## TAREFA A
De acordo com o texto sobre a Grande Depressão de 1929, que presidente propôs o New Deal?
## TAREFA B
Dê sequência ao texto sobre a Grande Depressão de 1929, começando logo após a última frase apresentada.

## TEXTO DA PÁGINA
···

A Grande Depressão de 1929 foi uma crise que até hoje não foi esquecida. Por um lado, ela mostrou os limites da economia de mercado; de outro, evidenciou a necessidade do suporte de governos em reestabelecer os mercados. Mesmo nos anos seguintes à crise, a economia dos EUA não conseguia voltar ao seu dinamismo anterior. O presidente Franklin D. Roosevelt propôs o New Deal, conjunto de medidas, reformas e políticas que representaria uma guinada na forma de tratamento entre governo e mercados.

···

## DADOS FORNECIDOS
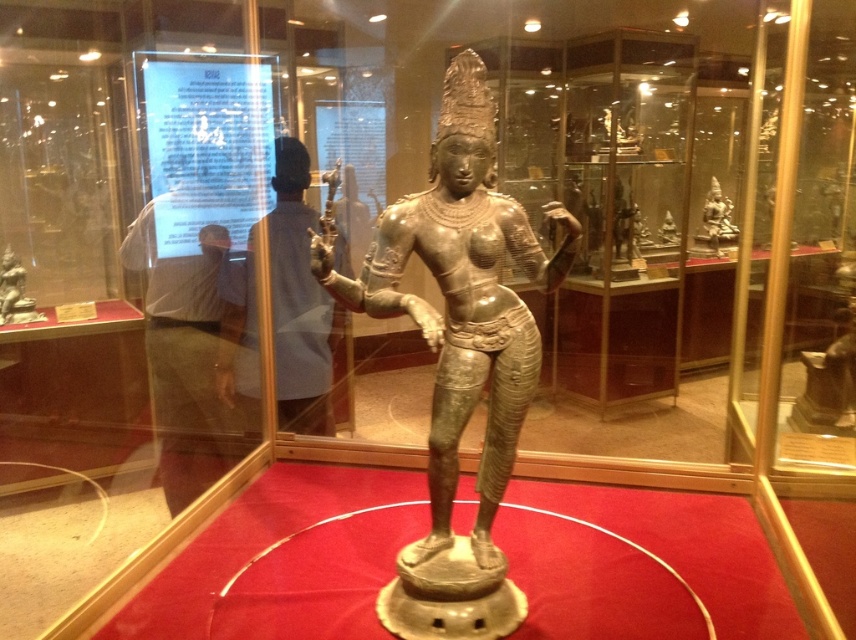
You are a visitor in the museum and want to compare the sizes of the bronze statue at left and the bronze statue at upper right. Which one is taller?

The bronze statue at upper right is taller than the bronze statue at left.

You are an art student preparing a presentation on South Asian deities. You need to compare the sizes of the bronze statue at left and bronze statue at upper right in the museum display. Which one is wider?

The bronze statue at upper right is wider than the bronze statue at left.

You are a security guard in the museum and notice a visitor wearing a blue fabric shirt at upper center standing near the matte gray statue at center. The museum has a rule that visitors must not wear clothing larger than the displayed artifacts. Does the visitor comply with this rule?

The blue fabric shirt at upper center is bigger than the matte gray statue at center, so the visitor does not comply with the museum rule.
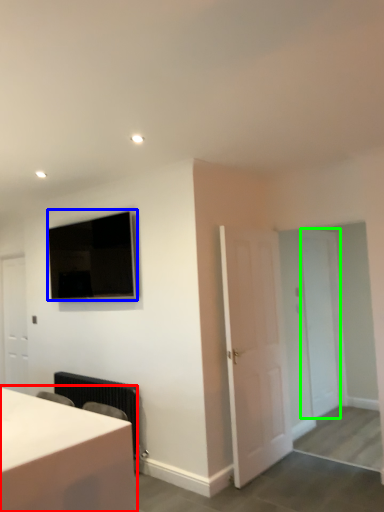
Question: Considering the real-world distances, which object is closest to table (highlighted by a red box)? television (highlighted by a blue box) or door (highlighted by a green box).

Choices:
 (A) television
 (B) door

Answer: (A)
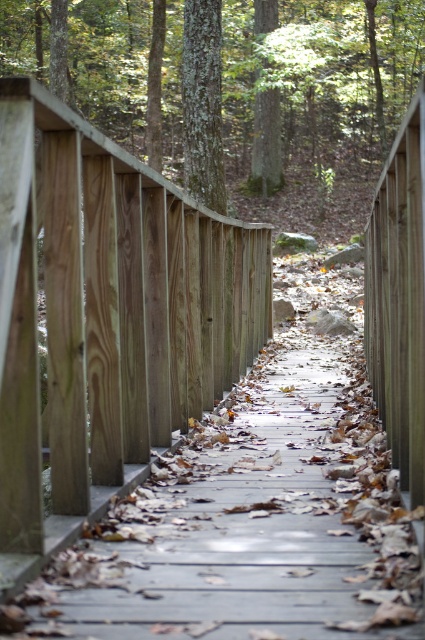
Which is in front, point (144, 476) or point (357, 54)?

Point (144, 476) is more forward.

Image resolution: width=425 pixels, height=640 pixels. What do you see at coordinates (107, 320) in the screenshot?
I see `wooden fence at center` at bounding box center [107, 320].

Identify the location of wooden fence at center. The height and width of the screenshot is (640, 425). (107, 320).

Is point (226, 144) positioned behind point (207, 198)?

Yes.

Can you confirm if smooth brown tree trunk at center is positioned above green lichen-covered tree trunk at center?

Correct, smooth brown tree trunk at center is located above green lichen-covered tree trunk at center.

The width and height of the screenshot is (425, 640). In order to click on smooth brown tree trunk at center in this screenshot , I will do `click(320, 77)`.

In order to click on smooth brown tree trunk at center in this screenshot , I will do `click(320, 77)`.

Does green lichen-covered tree trunk at center have a lesser width compared to green mossy tree at center?

Correct, green lichen-covered tree trunk at center's width is less than green mossy tree at center's.

Which is more to the left, green lichen-covered tree trunk at center or green mossy tree at center?

green lichen-covered tree trunk at center is more to the left.

Locate an element on the screen. This screenshot has height=640, width=425. green lichen-covered tree trunk at center is located at coordinates (203, 104).

Find the location of `green lichen-covered tree trunk at center`. green lichen-covered tree trunk at center is located at coordinates (203, 104).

···

## RESPOSTA A
Franklin D. Roosevelt.

## RESPOSTA B
O New Deal concedeu maiores poderes para os governos regularem a atividade econômica, tanto de forma direta (produção) quando indireta (impondo regras na produção). Outros traços foram o fortalecimento de sindicatos, regulamentações nos mercados financeiros e programas de redes de segurança. Neste último caso, outro termo usado para denotá-lo é Welfare State ou Estado de Bem Estar Social. Sua essência é a de que governos deveriam aliviar e suavizar momentos negativos na vida de indivíduos, como a perda de emprego. O Welfare State gerou a disseminação de programas públicos na educação, saúde, moradia e alimentação. Adicionalmente, havia um compromisso entre as classes (trabalhadores e empresários), com reajustes salariais crescentes e lucros moderados. Salários altos e lucros crescentes ocorriam, em parte, por conta do domínio quase irrestrito dos EUA na economia mundial.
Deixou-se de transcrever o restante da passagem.